12 | 60 | 162 |
Ingredients | Minutes | Calories |
Prep | Cook | Servings |
15 min | 45 min | 12 |
1 1/2 cup | Quinoa flakes, organic (or rolled buckwheat flakes available at amazon.ca) |
1 cup | Sunflower seeds |
1/2 cup | Pumpkin seeds (pepitas) (or almonds) |
1/2 cup | Flaxseeds |
1/4 cup | Psyllium seed husk (if using psyllium seed powder reduce to 3 tbsp. Available at amazon.ca) |
2 tbsp | Chia seeds, ground |
1 tsp | Turmeric, ground |
1 tsp | Ginger, ground |
1 tsp | Sea Salt |
3 tbsp | Coconut oil (melted, divided) |
1 tbsp | Coconut syrup/nectar (available at Marty's) |
1 1/2 cup | Water, filtered |
Grease a 9 x 5 inch loaf pan with 1 tsp coconut oil.
In a large bowl combine all the dry ingredients stirring well.
In a separate bowl, whisk together the remaining coconut oil, coconut nectar and water. Add this to the dry ingredients and mix well. You should end up with a very thick dough.
Transfer dough to the loaf pan and press very firmly to prevent a crumbly loaf.
Let sit on the counter for at least 2 hours or overnight, covered with a kitchen towel. The bread is ready to bake when it retains its shape but pulls away slightly from the edge of the pan.
Preheat oven to 350 F.
Place the pan on middle rack in oven and bake for 20 minutes.

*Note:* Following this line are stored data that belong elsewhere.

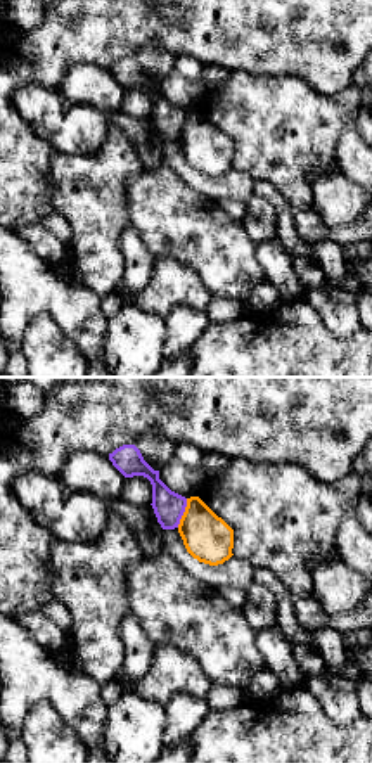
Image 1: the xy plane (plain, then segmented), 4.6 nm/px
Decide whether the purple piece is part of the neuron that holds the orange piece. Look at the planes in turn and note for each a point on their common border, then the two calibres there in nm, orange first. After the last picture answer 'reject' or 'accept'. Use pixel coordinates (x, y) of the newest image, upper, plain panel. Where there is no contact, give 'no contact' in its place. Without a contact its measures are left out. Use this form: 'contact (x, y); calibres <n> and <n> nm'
contact (184, 125); calibres 220 and 140 nm

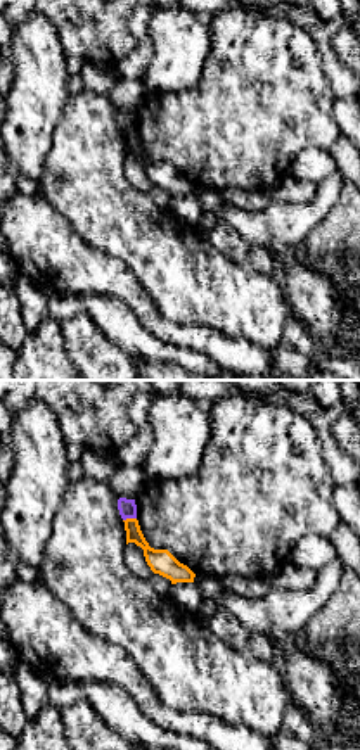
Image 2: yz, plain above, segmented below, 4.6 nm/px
contact (128, 132); calibres 110 and 80 nm

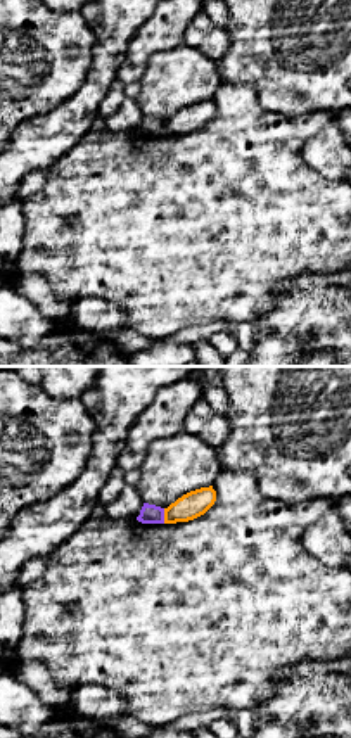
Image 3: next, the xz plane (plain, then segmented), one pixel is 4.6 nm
contact (165, 128); calibres 120 and 90 nm

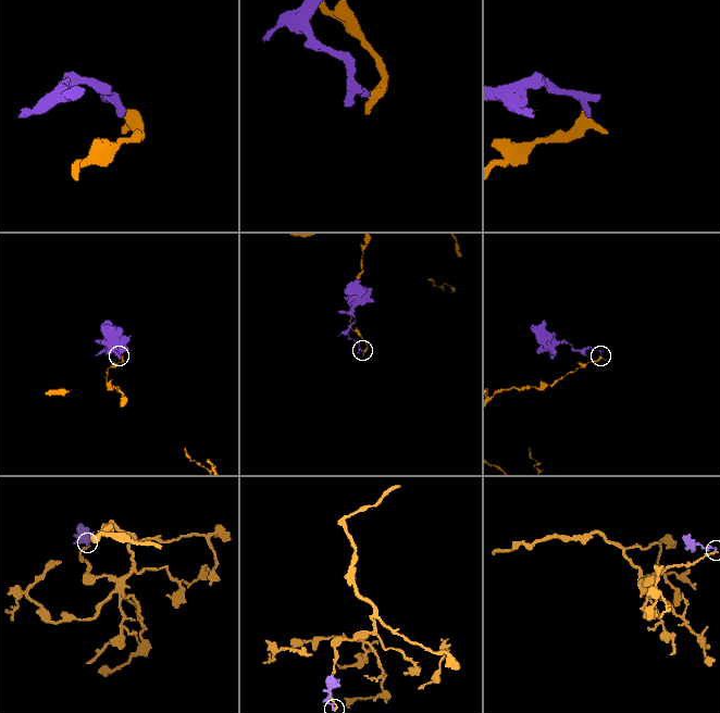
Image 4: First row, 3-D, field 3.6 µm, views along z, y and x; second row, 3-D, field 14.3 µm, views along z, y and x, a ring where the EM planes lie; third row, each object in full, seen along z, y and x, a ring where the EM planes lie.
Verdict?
reject

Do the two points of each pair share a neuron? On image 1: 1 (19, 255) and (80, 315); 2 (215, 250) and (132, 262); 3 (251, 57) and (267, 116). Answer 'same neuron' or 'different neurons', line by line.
1: same neuron
2: different neurons
3: different neurons

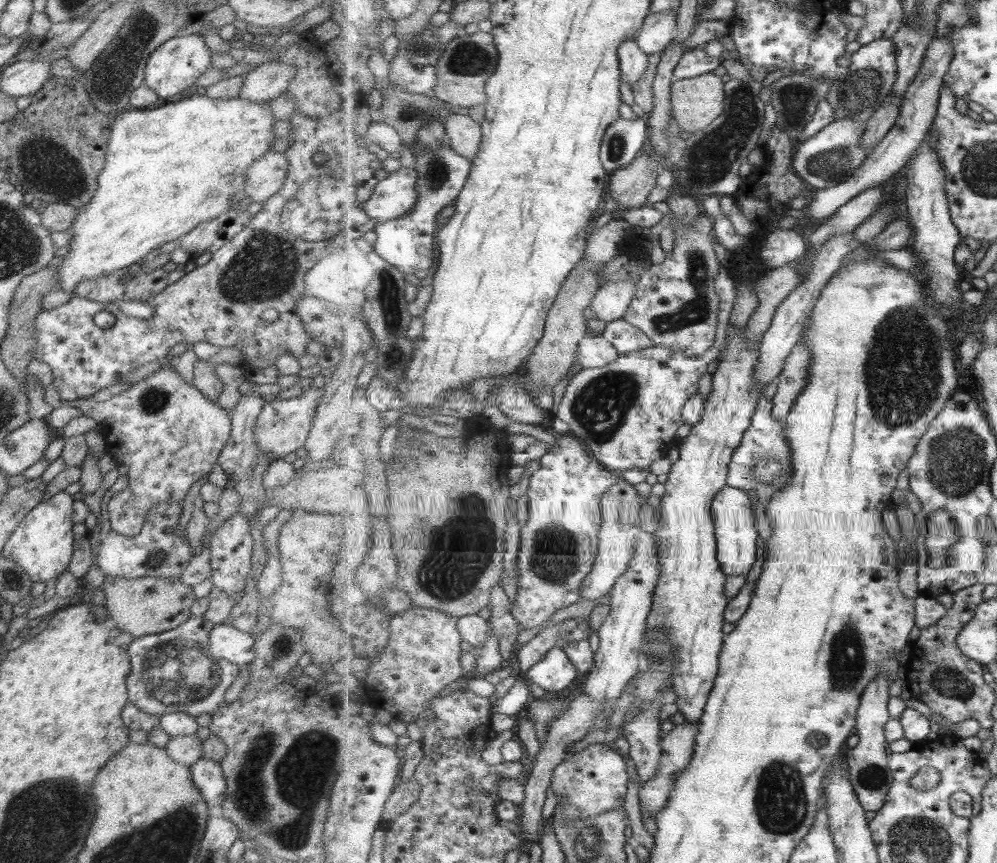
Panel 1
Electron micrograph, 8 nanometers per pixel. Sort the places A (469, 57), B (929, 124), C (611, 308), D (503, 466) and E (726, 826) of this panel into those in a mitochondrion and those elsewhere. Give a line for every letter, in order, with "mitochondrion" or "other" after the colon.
A: mitochondrion
B: other
C: other
D: other
E: other

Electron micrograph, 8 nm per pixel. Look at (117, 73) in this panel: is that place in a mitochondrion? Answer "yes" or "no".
yes

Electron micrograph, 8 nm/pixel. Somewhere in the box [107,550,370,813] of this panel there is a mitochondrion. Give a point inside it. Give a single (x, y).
(178, 671)

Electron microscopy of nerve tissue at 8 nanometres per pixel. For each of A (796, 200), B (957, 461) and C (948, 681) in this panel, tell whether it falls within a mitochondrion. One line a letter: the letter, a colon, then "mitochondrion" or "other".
A: other
B: mitochondrion
C: mitochondrion

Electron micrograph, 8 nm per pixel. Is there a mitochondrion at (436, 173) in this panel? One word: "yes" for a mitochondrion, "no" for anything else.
yes

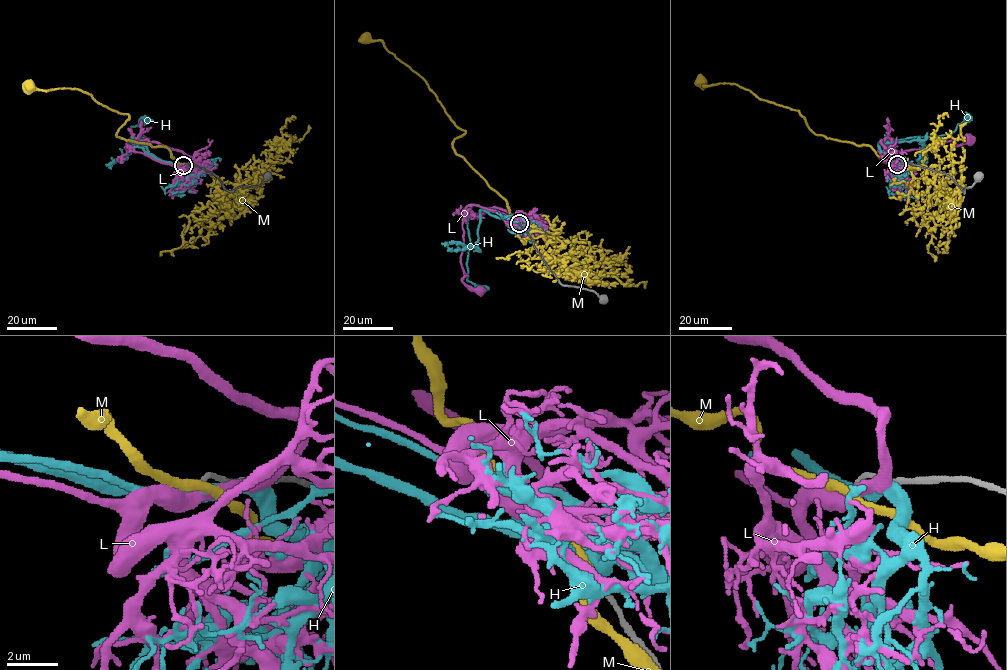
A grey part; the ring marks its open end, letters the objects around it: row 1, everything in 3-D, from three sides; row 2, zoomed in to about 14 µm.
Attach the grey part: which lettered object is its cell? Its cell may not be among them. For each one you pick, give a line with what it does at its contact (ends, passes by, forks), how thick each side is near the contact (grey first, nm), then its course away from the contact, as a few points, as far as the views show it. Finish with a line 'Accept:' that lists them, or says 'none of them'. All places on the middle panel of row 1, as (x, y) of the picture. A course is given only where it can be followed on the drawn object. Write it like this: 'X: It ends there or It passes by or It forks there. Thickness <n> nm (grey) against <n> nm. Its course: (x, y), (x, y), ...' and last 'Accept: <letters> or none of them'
Accept: none of them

Remove the bread from pan and place it upside down directely on the rack in the oven. Bake for another 25 minutes. The bread is done when it sounds hollow when tapped.
Let cool on a wire rack before slicing.
Makes one 9 x 5 inch loaf (12 slices) Will keep for up to 5 days in an airtight container in the fridge. Can also be sliced and frozen (with parchment between the slices) for up to 3 months.
Preparation time does not include bread proofing for a minimum of 2 hours to overnight.